So let's get started. The first question is, how much money do you need? While this sounds like a simple question, it is worth your time to really figure this out in as much detail as you can, not only determining how much you need now, but how much you will need in the near future. The amount of money that you need will have an affect on the sources of funding that you need to consider. Some of the questions that you should ask your self are:

1. Based on my type of business, is my need for business financing relatively small or large? For example, if you have a home based business that is you sitting at your computer doing creative work, you may not need much initial investment in your business to get started. On the other hand, if you want to open a new fishing boat business, your need for funds is large. You need to think through the requirement for funds based on the business you are building, and think about the funding needed now and to operate for the near future.

2. Will I need employees or equipment to launch my business? This would involve employee salaries, and equipment needed to run the business which could include trucks, moving equipment, catering and serving equipment, and many other possible needs. How much does it cost to buy, and should I buy it used, or should I buy it at all, maybe I should lease it or rent it.

3. Are there services I will need? For example, will I need legal help to run the business, having an attorney build contracts for example or will I need an accountant keeping track of my expenses and income and preparing tax records?

4. What about inventory for my business, how much do I need to buy and what are the terms of that purchase?

5. What about my utility bills, telephone, internet, and mailing costs? How about stationary and supplies?

6. Will I need to travel as a part of my business and what will that cost?

7. And do I need business insurance in case I get sick or am not available for a period of time?

While this is not an exhaustive list of expenses, I hope that you get the idea and explore all your costs in detail. Thinking about the obvious costs come quickly, but as you can see there are lots of less obvious costs that can affect your business. Put together your best estimates and determine your cost to startup and continue as an on-going business.

So now that you have a number in mind for what you need, the next step is to explore the possible sources of funding. There are two broad categories of funding that we will now talk about; personal funding and external funding.

Personal funding is the easiest to get, as it is the funds that you have on hand or can get quickly. Some examples of this personal funding would be from credit card advances or loans, home equity loans, and cash you have in your savings accounts. What are sources of cash that you have that you can get to easily...this is what personal funding is all about. Some things to consider are the risks you take in using these sources including higher interest rates on credit cards, changing terms by credit card companies, or defaults on home equity loans which could cause you to lose your house. Still these are the easiest to obtain and are in your control, and if you need small amounts of money, these can provide good sources of cash needed for your business.

For larger sources of capital, you may start to look at external funding, sources of funding outside of yourself and your personal means. External funding sources will include:

Friends and family crowdfunding
Angel investors
Bank loans
Venture capital

The first area to look at is friend and family money. Crowdfunding is the best method to get started in friends and family funding, and it basically means getting your business funded by those people that know you best. Your friends and family know who you are, they know your work ethic and your dedication to the business venture, and they share your excitement, and feel that you will succeed. Through crowdfunding, you might be able to receive funding in the form of gifts, contributions, or loans to your business. A credit score is not required in this form of funding, as your friends and family use their social and personal relationship with you to determine whether or not to fund you. Unlimited funding is available through this method, but the average entrepreneur will raise $10,000 or less from a few dozen friends and relatives.

Data:
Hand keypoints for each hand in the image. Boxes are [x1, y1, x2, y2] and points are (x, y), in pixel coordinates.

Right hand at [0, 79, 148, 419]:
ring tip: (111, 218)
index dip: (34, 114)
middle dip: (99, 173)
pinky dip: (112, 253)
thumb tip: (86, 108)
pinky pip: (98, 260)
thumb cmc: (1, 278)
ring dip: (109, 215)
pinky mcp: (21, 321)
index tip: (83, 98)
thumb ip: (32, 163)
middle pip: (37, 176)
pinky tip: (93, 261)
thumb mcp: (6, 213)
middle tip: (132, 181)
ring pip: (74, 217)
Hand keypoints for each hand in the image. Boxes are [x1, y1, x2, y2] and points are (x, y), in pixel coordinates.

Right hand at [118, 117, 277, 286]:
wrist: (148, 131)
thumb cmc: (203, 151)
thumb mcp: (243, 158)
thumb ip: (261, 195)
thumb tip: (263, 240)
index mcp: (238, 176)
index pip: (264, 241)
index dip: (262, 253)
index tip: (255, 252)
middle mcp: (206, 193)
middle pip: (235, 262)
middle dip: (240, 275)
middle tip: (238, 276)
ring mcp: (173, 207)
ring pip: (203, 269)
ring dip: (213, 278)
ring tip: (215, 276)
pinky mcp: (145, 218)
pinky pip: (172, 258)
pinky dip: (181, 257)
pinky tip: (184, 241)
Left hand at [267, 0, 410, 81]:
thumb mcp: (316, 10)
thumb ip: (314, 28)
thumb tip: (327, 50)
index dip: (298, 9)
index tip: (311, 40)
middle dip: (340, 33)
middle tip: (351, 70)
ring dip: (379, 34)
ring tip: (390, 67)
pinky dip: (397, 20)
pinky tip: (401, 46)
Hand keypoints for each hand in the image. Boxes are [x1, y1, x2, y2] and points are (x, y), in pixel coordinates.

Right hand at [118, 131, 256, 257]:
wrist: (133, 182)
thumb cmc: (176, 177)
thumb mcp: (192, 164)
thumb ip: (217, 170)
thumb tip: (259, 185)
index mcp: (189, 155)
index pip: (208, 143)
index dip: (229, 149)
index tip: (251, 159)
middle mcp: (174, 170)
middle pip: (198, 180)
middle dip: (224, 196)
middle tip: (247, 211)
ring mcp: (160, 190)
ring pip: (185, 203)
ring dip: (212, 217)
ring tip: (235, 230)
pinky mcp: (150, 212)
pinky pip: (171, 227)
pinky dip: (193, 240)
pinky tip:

Using the information:
1 > Using the business funding passage, answer these:
(a) What business does it give as an example of one with a large need for funds?
(b) Which external funding sources does it list?
(c) How much does the average entrepreneur raise through friends and family crowdfunding, and from whom?
2 > Reproduce verbatim the part of the business funding passage that opens with the words containing "4. What about" and closes with "stationary and supplies?".
Rely only on the business funding passage, not on the records.

List of answers:
1 >
(a) Opening a new fishing boat business.
(b) Friends and family crowdfunding, angel investors, bank loans, and venture capital.
(c) $10,000 or less, from a few dozen friends and relatives.

2 >
4. What about inventory for my business, how much do I need to buy and what are the terms of that purchase?

5. What about my utility bills, telephone, internet, and mailing costs? How about stationary and supplies?